De rechtbank stelt vast, dat aldus niet is betwist dat de opgeëiste persoon aanwezig is geweest bij de behandeling ‘ten gronde’ van de zaken die tot de onderliggende vonnissen hebben geleid. Met de officier van justitie is de rechtbank van oordeel dat de procedure die tot het onderhavige verzamelvonnis heeft geleid, waarbij enkel de eerder opgelegde straffen zijn samengevoegd, geen behandeling ‘ten gronde’ vormt en dan ook niet onder de reikwijdte van artikel 12 OLW valt. Het verweer op dit punt wordt dan ook verworpen.

5.Strafbaarheid

5.1
Feiten vermeld op bijlage 1 bij de OLW
Onderzoek naar de dubbele strafbaarheid van het in het EAB vermelde feiten onder nummers 8, 9, 10, 12 en 13 waarvoor de overlevering wordt verzocht moet achterwege blijven, nu de uitvaardigende justitiële autoriteit deze feiten heeft aangeduid als feiten vermeld in de lijst van bijlage 1 bij de OLW. De feiten vallen op deze lijst onder nummers 1 en 5, te weten:
deelneming aan een criminele organisatie
illegale handel in verdovende middelen en psychotrope stoffen
Volgens de in rubriek c) van het EAB vermelde gegevens is op deze feiten naar het recht van Polen een vrijheidsstraf met een maximum van ten minste drie jaren gesteld.
5.2
Feiten waarvoor dubbele strafbaarheid is vereist
De uitvaardigende justitiële autoriteit heeft niet alle feiten vermeld in het EAB aangeduid als feiten waarvoor het vereiste van toetsing van dubbele strafbaarheid niet geldt. Overlevering kan in deze overige gevallen alleen worden toegestaan indien voldaan wordt aan de kaderbesluitconform uitgelegde eisen die in artikel 7, eerste lid, aanhef en onder a, 2e OLW zijn neergelegd.
De rechtbank stelt vast dat hieraan is voldaan.
De feiten leveren naar Nederlands recht op:
diefstal, voorafgegaan/vergezeld van geweld/bedreiging met geweld tegen personen, gepleegd met het oogmerk om die diefstal gemakkelijk te maken, hetzij de vlucht mogelijk te maken, hetzij het bezit van het gestolene te verzekeren, terwijl het feit wordt gepleegd door twee of meer verenigde personen, meermalen gepleegd
afpersing, meermalen gepleegd
bedreiging met openlijk in vereniging geweld plegen tegen personen, meermalen gepleegd
diefstal door twee of meer verenigde personen, meermalen gepleegd
diefstal door twee of meer verenigde personen, waarbij de schuldige zich de toegang tot de plaats van het misdrijf heeft verschaft door middel van braak/ verbreking/inklimming
medeplegen van mishandeling, terwijl het feit zwaar lichamelijk letsel ten gevolge heeft
eenvoudige belediging, terwijl de belediging wordt aangedaan aan een ambtenaar gedurende of ter zake van de rechtmatige uitoefening van zijn bediening

6.Slotsom

Nu is vastgesteld dat het EAB voldoet aan de eisen van artikel 2 OLW en ook overigens geen weigeringsgronden aan de overlevering in de weg staan, dient de overlevering te worden toegestaan.

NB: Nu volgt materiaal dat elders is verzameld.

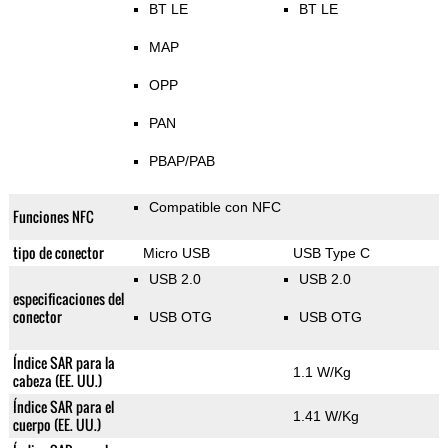
BT LE
BT LE
MAP
OPP
PAN
PBAP/PAB
Compatible con NFC
Funciones NFC
tipo de conector
Micro USB
USB Type C
USB 2.0
USB 2.0
especificaciones del
conector
USB OTG
USB OTG
Índice SAR para la
1.1 W/Kg
cabeza (EE. UU.)
Índice SAR para el
1.41 W/Kg
cuerpo (EE. UU.)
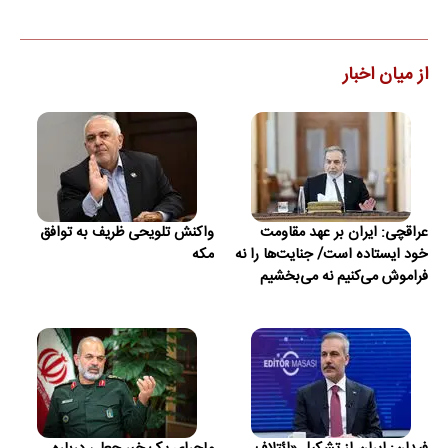
از میان اخبار
عراقچی: ایران بر عهد مقاومت
واکنش تلویحی ظریف به توافق
خود ایستاده است/ جنایت‌ها را نه
مکه
فراموش می‌کنیم نه می‌بخشیم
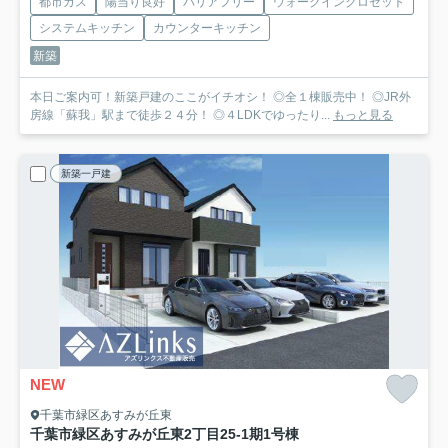
都市ガス
陽当り良好
バリアフリー
ウォークインクロゼット
システムキッチン
カウンターキッチン
新築
本日ご案内可！新築戸建のここがイチオシ！ ◎全１棟販売中！ ◎JR外
房線「蘇我」駅まで徒歩２４分！ ◎４LDKでゆったり...
もっと見る
新築一戸建
NEW
千葉市緑区あすみが丘東
千葉市緑区あすみが丘東2丁目25-1期
1号棟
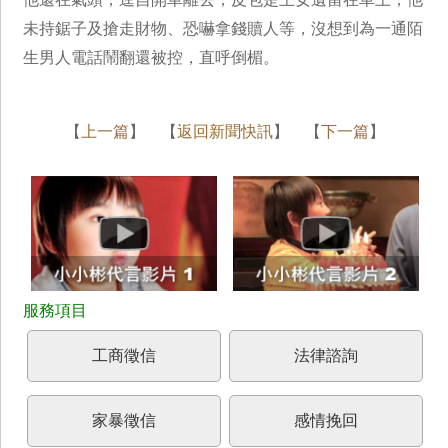
未持鋸子及搶走財物、恐嚇拿錢贖人等，沒想到為一通陌
生男人電話鬧翻還被控，直呼倒楣。
【
上一篇
】 【
返回新聞快訊
】 【
下一篇
】
工商徵信
法律諮詢
家暴徵信
感情挽回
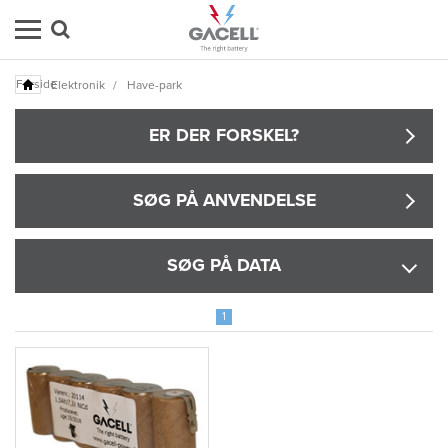
Forside
Elektronik
/
Have-park
ER DER FORSKEL?
SØG PÅ ANVENDELSE
SØG PÅ DATA
1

7.Toepasselijke wetsbepalingen

De artikelen 266, 267, 285, 302, 311, 312 en 317 van het Wetboek van Strafrecht en 2, 5 en 7 van de OLW.

8.Beslissing

STAAT TOEde overlevering van
[opgeëiste persoon]aan de
Regional Court of Law in Częstochowa(Polen) behoeve van de tenuitvoerlegging van de vrijheidsstraf, te ondergaan op het grondgebied van de uitvaardigende lidstaat, wegens de feiten waarvoor zijn overlevering wordt verzocht.
Aldus gedaan door
mr. C. Klomp, voorzitter,
mrs. A.K. Glerum en R.A.J. Hübel, rechters,
in tegenwoordigheid van C.E. van Diepen, griffier,
en uitgesproken ter openbare zitting van 16 februari 2017.
Ingevolge artikel 29, tweede lid, OLW staat tegen deze uitspraak geen gewoon rechtsmiddel open.